Sanità

mar142016

Contraccezione d'emergenza, Sifac presenta le linee guida

Contraccezione d’emergenza, Sifac presenta le linee guida
La decisione di rendere la pillola Norlevo libera da prescrizione medica per le maggiorenni, rappresenta un dovuto allineamento con quanto accadeva già con Escapelle. Per Corrado Giua, presidente della Sifac, Società Italiana di Farmacia Clinica, non ci sono dubbi che la decisione dell'Aifa, di trasformare questo medicinale da vendibile solo con ricetta non ripetibile in medicinale Sop, rappresenti una scelta saggia sia nei confronti delle donne, che facevano confusione tra le due medicine, sia per i farmacisti messi nell'imbarazzo di gestire lo stesso principio attivo in due modi diversi. «Parleremo di questo importante cambiamento nel corso dell'appuntamento con FarmacistaPiù - precisa Giua - che ci vedrà al centro di un dibattito sul 'Protocollo di indirizzo sulla contraccezione di emergenza in Farmacia' da noi voluto e realizzato».

Presidente, come giudica la nuova determina Aifa?
Ritengo sia sicuramente un elemento di semplificazione, perché allinea due molecole identiche, che hanno lo stesso dosaggio e che per questo non potevano continuare ad essere trattate diversamente. È sicuramente un passo chiarificatore in una situazione che era di contraddizione assoluta.

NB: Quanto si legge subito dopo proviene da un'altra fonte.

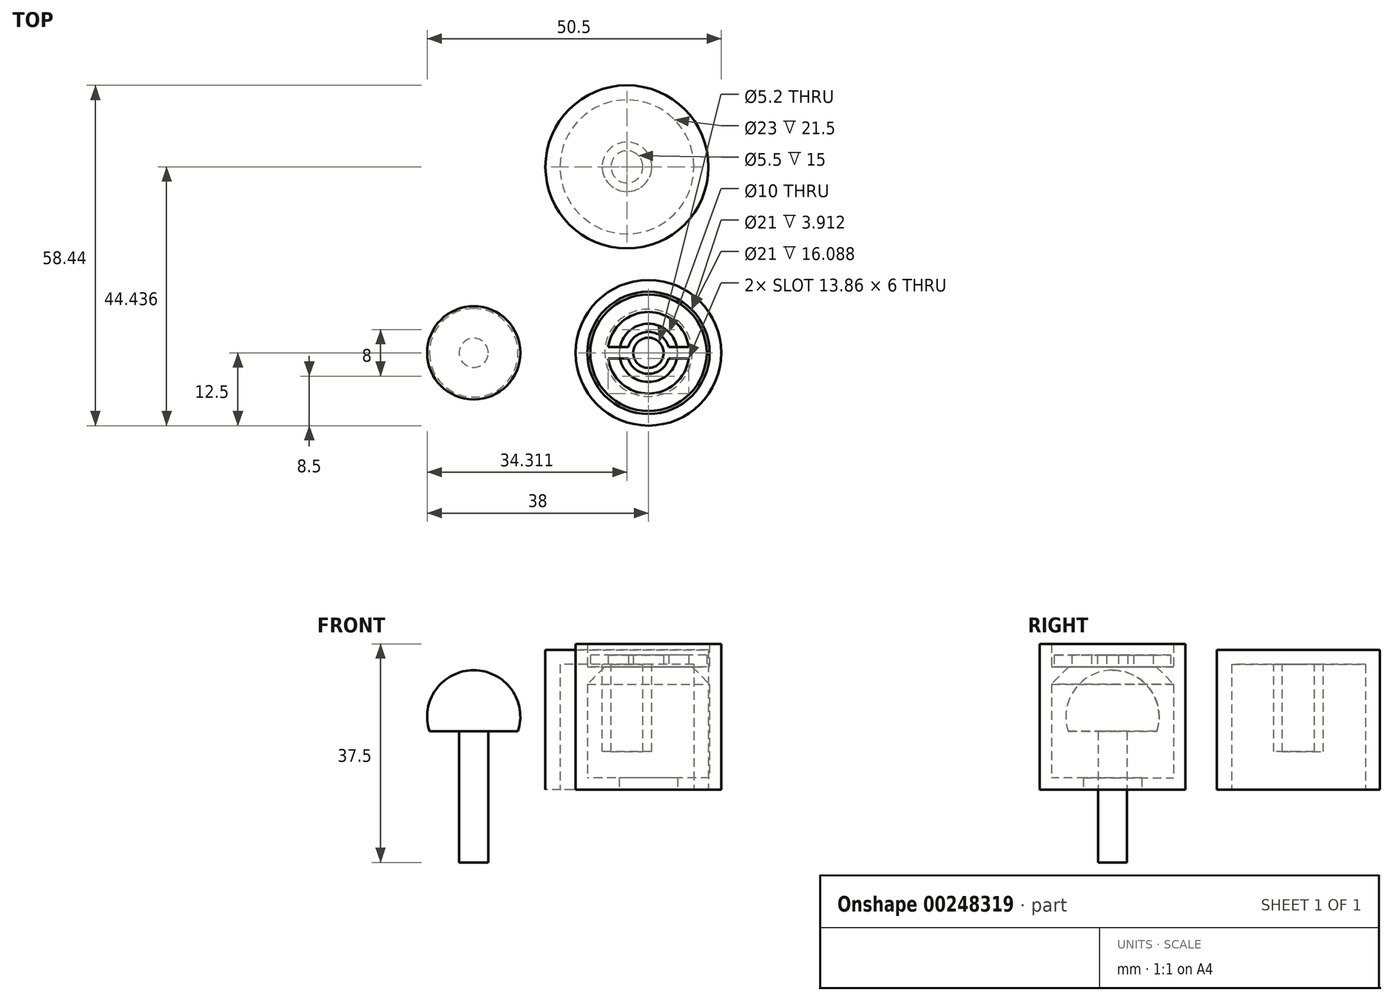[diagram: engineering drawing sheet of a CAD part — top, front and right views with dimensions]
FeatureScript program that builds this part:
annotation { "Feature Type Name" : "Feature", "Feature Type Description" : "" }
export const myFeature = defineFeature(function(context is Context, id is Id, definition is map)
    precondition{}
    {
        {
            var Q0;
            Q0=qCreatedBy(makeId("Top.planeOp"),FACE);
            var sketch = newSketch(context, id + "F0", { "sketchPlane" : qUnion([Q0])});
            skCircle(sketch, "E0", {"center": v(0, 0) * mm, "radius": 2.5 * mm});
            skSolve(sketch);
        }
        {
            var Q0;
            Q0=makeQuery(id+"F0.imprint","IMPRINT",FACE,{"disambiguationData":[TD([[makeQuery(id+"F0.imprint","IMPRINT",EDGE,{"derivedFrom":sQuery(id+"F0.wireOp",EDGE,"E0")}),1.0]])]});
            extrude(context, id + "F1", {"entities" : qUnion([Q0]), "endBound" : BoundingType.SYMMETRIC, "depth" : 25 * mm});
        }
        {
            var Q0;
            Q0=qCreatedBy(makeId("Right.planeOp"),FACE);
            var sketch = newSketch(context, id + "F2", { "sketchPlane" : qUnion([Q0])});
            skArc(sketch, "E1", {"start": v(7.6, 10) * mm, "mid": v(0, 20.5) * mm, "end": v(-7.6, 10) * mm});
            skLineSegment(sketch, "E2", {"start": v(7.6, 10) * mm, "end": v(-7.6, 10) * mm});
            skLineSegment(sketch, "E3", {"start": v(0, 10) * mm, "end": v(0, 20.5) * mm});
            skSolve(sketch);
        }
        {
            var Q0;
            {var subQ3=sQuery(id+"F2.wireOp",EDGE,"E3");Q0=makeQuery(id+"F2.imprint","IMPRINT",FACE,{"disambiguationData":[TD([[makeQuery(id+"F2.imprint","IMPRINT",EDGE,{"derivedFrom":subQ3}),-1.0]])]});}
            var Q1;
            Q1=sQuery(id+"F2.wireOp",EDGE,"E3");
            revolve(context, id + "F3", {"operationType" : NewBodyOperationType.ADD, "entities" : qUnion([Q0]), "axis" : qUnion([Q1]), "revolveType" : RevolveType.FULL});
        }
        {
            var Q0;
            Q0=qCreatedBy(makeId("Top.planeOp"),FACE);
            var sketch = newSketch(context, id + "F4", { "sketchPlane" : qUnion([Q0])});
            skCircle(sketch, "E4", {"center": v(30, 0) * mm, "radius": 5 * mm});
            skCircle(sketch, "E5", {"center": v(30, 0) * mm, "radius": 12.5 * mm});
            skSolve(sketch);
        }
        {
            var Q0;
            Q0=makeQuery(id+"F4.imprint","IMPRINT",FACE,{"disambiguationData":[TD([[makeQuery(id+"F4.imprint","IMPRINT",EDGE,{"derivedFrom":sQuery(id+"F4.wireOp",EDGE,"E4")}),-1.0]])]});
            extrude(context, id + "F5", {"entities" : qUnion([Q0]), "depth" : 2 * mm});
        }
        {
            var Q0;
            Q0=qCreatedBy(makeId("Front.planeOp"),FACE);
            var sketch = newSketch(context, id + "F6", { "sketchPlane" : qUnion([Q0])});
            skLineSegment(sketch, "E6.bottom", {"start": v(40.5, 0) * mm, "end": v(42.5, 0) * mm});
            skLineSegment(sketch, "E6.top", {"start": v(40.5, 25) * mm, "end": v(42.5, 25) * mm});
            skLineSegment(sketch, "E6.left", {"start": v(42.5, 0) * mm, "end": v(42.5, 25) * mm});
            skLineSegment(sketch, "E6.right", {"start": v(40.5, 0) * mm, "end": v(40.5, 25) * mm});
            skLineSegment(sketch, "E7", {"start": v(40.5, 18.09) * mm, "end": v(37.5, 21.09) * mm});
            skLineSegment(sketch, "E8", {"start": v(37.5, 21.09) * mm, "end": v(40.5, 21.09) * mm});
            skLineSegment(sketch, "E9", {"start": v(30, 0) * mm, "end": v(30, 27.95) * mm});
            skSolve(sketch);
        }
        {
            var Q0;
            {var subQ1=sQuery(id+"F6.wireOp",EDGE,"E6.bottom");Q0=makeQuery(id+"F6.imprint","IMPRINT",FACE,{"disambiguationData":[TD([[makeQuery(id+"F6.imprint","IMPRINT",EDGE,{"derivedFrom":subQ1}),1.0]])]});}
            var Q1;
            {var subQ0=sQuery(id+"F6.wireOp",EDGE,"E7");Q1=makeQuery(id+"F6.imprint","IMPRINT",FACE,{"disambiguationData":[TD([[makeQuery(id+"F6.imprint","IMPRINT",EDGE,{"derivedFrom":subQ0}),-1.0]])]});}
            var Q2;
            Q2=sQuery(id+"F6.wireOp",EDGE,"E9");
            revolve(context, id + "F7", {"operationType" : NewBodyOperationType.ADD, "entities" : qUnion([Q0, Q1]), "axis" : qUnion([Q2]), "revolveType" : RevolveType.FULL});
        }
        {
            var Q0;
            Q0=makeQuery(id+"F7.opRevolve","SWEPT_FACE",FACE,{"disambiguationData":[OSD([sQuery(id+"F6.wireOp",EDGE,"E8")])]});
            var sketch = newSketch(context, id + "F8", { "sketchPlane" : qUnion([Q0])});
            skCircle(sketch, "E10", {"center": v(30, 0) * mm, "radius": 7 * mm});
            skLineSegment(sketch, "E11", {"start": v(23.07, 1) * mm, "end": v(27.6, 1) * mm});
            skCircle(sketch, "E12", {"center": v(30, 0) * mm, "radius": 2.6 * mm});
            skCircle(sketch, "E13", {"center": v(30, 0) * mm, "radius": 3.6 * mm});
            skLineSegment(sketch, "E14", {"start": v(23, 0) * mm, "end": v(30, 0) * mm});
            skLineSegment(sketch, "E15.MirrorCS", {"start": v(23.07, -1) * mm, "end": v(27.6, -1) * mm});
            skLineSegment(sketch, "E16", {"start": v(30, 0) * mm, "end": v(30, 7) * mm});
            skLineSegment(sketch, "E17.MirrorCS", {"start": v(36.93, 1) * mm, "end": v(32.4, 1) * mm});
            skLineSegment(sketch, "E18.MirrorCS", {"start": v(36.93, -1) * mm, "end": v(32.4, -1) * mm});
            skCircle(sketch, "E19", {"center": v(30, 0) * mm, "radius": 10 * mm});
            skSolve(sketch);
        }
        {
            var Q0;
            {var subQ0=sQuery(id+"F8.wireOp",EDGE,"E12");var subQ1=sQuery(id+"F8.wireOp",EDGE,"E11");var subQ2=makeQuery(id+"F8.imprint","INTERSECT",VERTEX,{"derivedFrom":[subQ1,subQ0]});Q0=makeQuery(id+"F8.imprint","IMPRINT",FACE,{"disambiguationData":[TD([[makeQuery(id+"F8.imprint","IMPRINT",EDGE,{"disambiguationData":[TD([[subQ2,1.0]])],"derivedFrom":subQ1}),1.0]])]});}
            var Q1;
            {var subQ0=sQuery(id+"F8.wireOp",EDGE,"E17.MirrorCS");var subQ1=sQuery(id+"F8.wireOp",EDGE,"E12");var subQ2=makeQuery(id+"F8.imprint","INTERSECT",VERTEX,{"derivedFrom":[subQ1,subQ0]});Q1=makeQuery(id+"F8.imprint","IMPRINT",FACE,{"disambiguationData":[TD([[makeQuery(id+"F8.imprint","IMPRINT",EDGE,{"disambiguationData":[TD([[subQ2,-1.0]])],"derivedFrom":subQ1}),-1.0]])]});}
            var Q2;
            {var subQ0=sQuery(id+"F8.wireOp",EDGE,"E15.MirrorCS");var subQ1=sQuery(id+"F8.wireOp",EDGE,"E12");var subQ2=makeQuery(id+"F8.imprint","INTERSECT",VERTEX,{"derivedFrom":[subQ1,subQ0]});Q2=makeQuery(id+"F8.imprint","IMPRINT",FACE,{"disambiguationData":[TD([[makeQuery(id+"F8.imprint","IMPRINT",EDGE,{"disambiguationData":[TD([[subQ2,-1.0]])],"derivedFrom":subQ1}),-1.0]])]});}
            var Q3;
            {var subQ0=sQuery(id+"F8.wireOp",EDGE,"E17.MirrorCS");var subQ1=sQuery(id+"F8.wireOp",EDGE,"E12");var subQ2=makeQuery(id+"F8.imprint","INTERSECT",VERTEX,{"derivedFrom":[subQ1,subQ0]});Q3=makeQuery(id+"F8.imprint","IMPRINT",FACE,{"disambiguationData":[TD([[makeQuery(id+"F8.imprint","IMPRINT",EDGE,{"disambiguationData":[TD([[subQ2,1.0]])],"derivedFrom":subQ1}),-1.0]])]});}
            var Q4;
            {var subQ0=sQuery(id+"F8.wireOp",EDGE,"E14");var subQ1=sQuery(id+"F8.wireOp",EDGE,"E13");var subQ2=makeQuery(id+"F8.imprint","INTERSECT",VERTEX,{"derivedFrom":[subQ1,subQ0]});Q4=makeQuery(id+"F8.imprint","IMPRINT",FACE,{"disambiguationData":[TD([[makeQuery(id+"F8.imprint","IMPRINT",EDGE,{"disambiguationData":[TD([[subQ2,-1.0]])],"derivedFrom":subQ1}),-1.0]])]});}
            var Q5;
            {var subQ0=sQuery(id+"F8.wireOp",EDGE,"E13");var subQ1=sQuery(id+"F8.wireOp",EDGE,"E11");var subQ2=makeQuery(id+"F8.imprint","INTERSECT",VERTEX,{"derivedFrom":[subQ1,subQ0]});Q5=makeQuery(id+"F8.imprint","IMPRINT",FACE,{"disambiguationData":[TD([[makeQuery(id+"F8.imprint","IMPRINT",EDGE,{"disambiguationData":[TD([[subQ2,-1.0]])],"derivedFrom":subQ0}),-1.0]])]});}
            var Q6;
            {var subQ0=sQuery(id+"F8.wireOp",EDGE,"E12");var subQ1=sQuery(id+"F8.wireOp",EDGE,"E11");var subQ2=makeQuery(id+"F8.imprint","INTERSECT",VERTEX,{"derivedFrom":[subQ1,subQ0]});Q6=makeQuery(id+"F8.imprint","IMPRINT",FACE,{"disambiguationData":[TD([[makeQuery(id+"F8.imprint","IMPRINT",EDGE,{"disambiguationData":[TD([[subQ2,1.0]])],"derivedFrom":subQ1}),-1.0]])]});}
            var Q7;
            {var subQ0=sQuery(id+"F8.wireOp",EDGE,"E15.MirrorCS");var subQ1=sQuery(id+"F8.wireOp",EDGE,"E12");var subQ2=makeQuery(id+"F8.imprint","INTERSECT",VERTEX,{"derivedFrom":[subQ1,subQ0]});Q7=makeQuery(id+"F8.imprint","IMPRINT",FACE,{"disambiguationData":[TD([[makeQuery(id+"F8.imprint","IMPRINT",EDGE,{"disambiguationData":[TD([[subQ2,1.0]])],"derivedFrom":subQ1}),-1.0]])]});}
            var Q8;
            {var subQ0=sQuery(id+"F8.wireOp",EDGE,"E17.MirrorCS");var subQ1=sQuery(id+"F8.wireOp",EDGE,"E10");var subQ2=makeQuery(id+"F8.imprint","INTERSECT",VERTEX,{"derivedFrom":[subQ1,subQ0]});Q8=makeQuery(id+"F8.imprint","IMPRINT",FACE,{"disambiguationData":[TD([[makeQuery(id+"F8.imprint","IMPRINT",EDGE,{"disambiguationData":[TD([[subQ2,1.0]])],"derivedFrom":subQ1}),1.0]])]});}
            var Q9;
            {var subQ0=sQuery(id+"F8.wireOp",EDGE,"E14");var subQ1=sQuery(id+"F8.wireOp",EDGE,"E10");var subQ2=makeQuery(id+"F8.imprint","INTERSECT",VERTEX,{"derivedFrom":[subQ1,subQ0]});Q9=makeQuery(id+"F8.imprint","IMPRINT",FACE,{"disambiguationData":[TD([[makeQuery(id+"F8.imprint","IMPRINT",EDGE,{"disambiguationData":[TD([[subQ2,-1.0]])],"derivedFrom":subQ1}),1.0]])]});}
            var Q10;
            {var subQ0=sQuery(id+"F8.wireOp",EDGE,"E11");var subQ1=sQuery(id+"F8.wireOp",EDGE,"E10");var subQ2=makeQuery(id+"F8.imprint","INTERSECT",VERTEX,{"derivedFrom":[subQ1,subQ0]});Q10=makeQuery(id+"F8.imprint","IMPRINT",FACE,{"disambiguationData":[TD([[makeQuery(id+"F8.imprint","IMPRINT",EDGE,{"disambiguationData":[TD([[subQ2,-1.0]])],"derivedFrom":subQ1}),1.0]])]});}
            var Q11;
            {var subQ0=sQuery(id+"F8.wireOp",EDGE,"E17.MirrorCS");var subQ1=sQuery(id+"F8.wireOp",EDGE,"E13");var subQ2=makeQuery(id+"F8.imprint","INTERSECT",VERTEX,{"derivedFrom":[subQ1,subQ0]});Q11=makeQuery(id+"F8.imprint","IMPRINT",FACE,{"disambiguationData":[TD([[makeQuery(id+"F8.imprint","IMPRINT",EDGE,{"disambiguationData":[TD([[subQ2,1.0]])],"derivedFrom":subQ1}),-1.0]])]});}
            var Q12;
            Q12=makeQuery(id+"F8.imprint","IMPRINT",FACE,{"disambiguationData":[TD([[makeQuery(id+"F8.imprint","IMPRINT",EDGE,{"derivedFrom":sQuery(id+"F8.wireOp",EDGE,"E19")}),1.0]])]});
            var Q13;
            Q13=makeQuery(id+"F8.imprint","IMPRINT",FACE,{"disambiguationData":[TD([[makeQuery(id+"F8.imprint","IMPRINT",EDGE,{"derivedFrom":makeQuery(id+"F7.opRevolve","SWEPT_EDGE",EDGE,{"disambiguationData":[OSD([sQuery(id+"F6.wireOp",EDGE,"E7"),sQuery(id+"F6.wireOp",EDGE,"E8")])]})}),-1.0]])]});
            extrude(context, id + "F9", {"entities" : qUnion([Q0, Q1, Q2, Q3, Q4, Q5, Q6, Q7, Q8, Q9, Q10, Q11, Q12, Q13]), "depth" : 2 * mm});
        }
        {
            var Q0;
            Q0=qCreatedBy(makeId("Top.planeOp"),FACE);
            var sketch = newSketch(context, id + "F10", { "sketchPlane" : qUnion([Q0])});
            skCircle(sketch, "E20", {"center": v(26.31, 31.94) * mm, "radius": 14 * mm});
            skSolve(sketch);
        }
        {
            var Q0;
            Q0=makeQuery(id+"F10.imprint","IMPRINT",FACE,{"disambiguationData":[TD([[makeQuery(id+"F10.imprint","IMPRINT",EDGE,{"derivedFrom":sQuery(id+"F10.wireOp",EDGE,"E20")}),1.0]])]});
            extrude(context, id + "F11", {"entities" : qUnion([Q0]), "depth" : 24 * mm});
        }
        {
            var Q0;
            Q0=makeQuery(id+"F11.opExtrude","CAP_FACE",FACE,{"disambiguationData":[OSD([sQuery(id+"F10.wireOp",EDGE,"E20")])],"isStart":true});
            shell(context, id + "F12", {"entities" : qUnion([Q0]), "thickness" : 2.5 * mm});
        }
        {
            var Q0;
            {var subQ0=sQuery(id+"F10.wireOp",EDGE,"E20");Q0=makeQuery(id+"F12.opShell","OFFSET_FACE",FACE,{"disambiguationData":[OSD([subQ0]),TDD([makeQuery(id+"F11.opExtrude","CAP_FACE",FACE,{"disambiguationData":[OSD([subQ0])],"isStart":false})])]});}
            var sketch = newSketch(context, id + "F13", { "sketchPlane" : qUnion([Q0])});
            skCircle(sketch, "E21", {"center": v(26.31, -31.94) * mm, "radius": 2.75 * mm});
            skCircle(sketch, "E22", {"center": v(26.31, -31.94) * mm, "radius": 4.25 * mm});
            skSolve(sketch);
        }
        {
            var Q0;
            Q0 = qSketchRegion(id + "F13", true);
            extrude(context, id + "F14", {"entities" : qUnion([Q0]), "operationType" : NewBodyOperationType.ADD, "depth" : 15 * mm});
        }
    });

Creerà qualche difficoltà ai farmacisti?
Il punto non è questo passaggio, che riteniamo dovuto, ma quello di dotare il farmacista degli strumenti necessari per gestire una situazione molto delicata e di immediatezza. Il farmacista, molto spesso, si trova infatti ad essere l'unico referente clinico sul territorio e per questo è importante che abbia la giusta formazione nella gestione delle molecole che si trova a dispensare.

Affronterete questo tema durante FarmacistaPiù...ma quale sarà la tesi che sosterrete?
Sicuramente sì, nel corso di FarmacistaPiù parleremo anche di questo. Uno dei nostri obiettivi primari è quello di dotare il farmacista di comunità di strumenti validati che possano garantire un approccio al paziente uniforme e robusto scientificamente. Se il farmacista ha questo tipo di approccio al paziente, il suo ruolo diventa fortemente autorevole perché tutte le farmacie, indipendentemente da dove si trovano, forniranno una stessa linea terapeutica. E questo per il paziente rappresenta un elemento di tranquillità e rassicurazione.

Ci spiega meglio quale sarà il tema del dibattito della tre giorni fiorentina in quanto a contraccezione d'emergenza?
Parlando di contraccezione di emergenza, era doveroso porre la questione in maniera prioritaria soprattutto alla luce di un cambio di scenario così rilevante. Il tema che toccheremo in questo ambito, sarà quello del "Protocollo di indirizzo" che abbiamo voluto proprio per evitare che il farmacista si trovi impreparato sia dal punto di vista clinico che farmacologico a gestire una contraccezione d'emergenza. Se il farmacista padroneggia la materia può dare il giusto sostegno alla paziente sia dal punto di vista clinico che psicologico. Volevamo uno strumento facile da fruire in breve tempo, ma che ricalcasse le linee guida internazionali. Ci siamo consultati con la Società italiana medica per la contraccezione che si è persino stupita del fatto che i farmacisti avessero voglia di fare chiarezza sulla materia.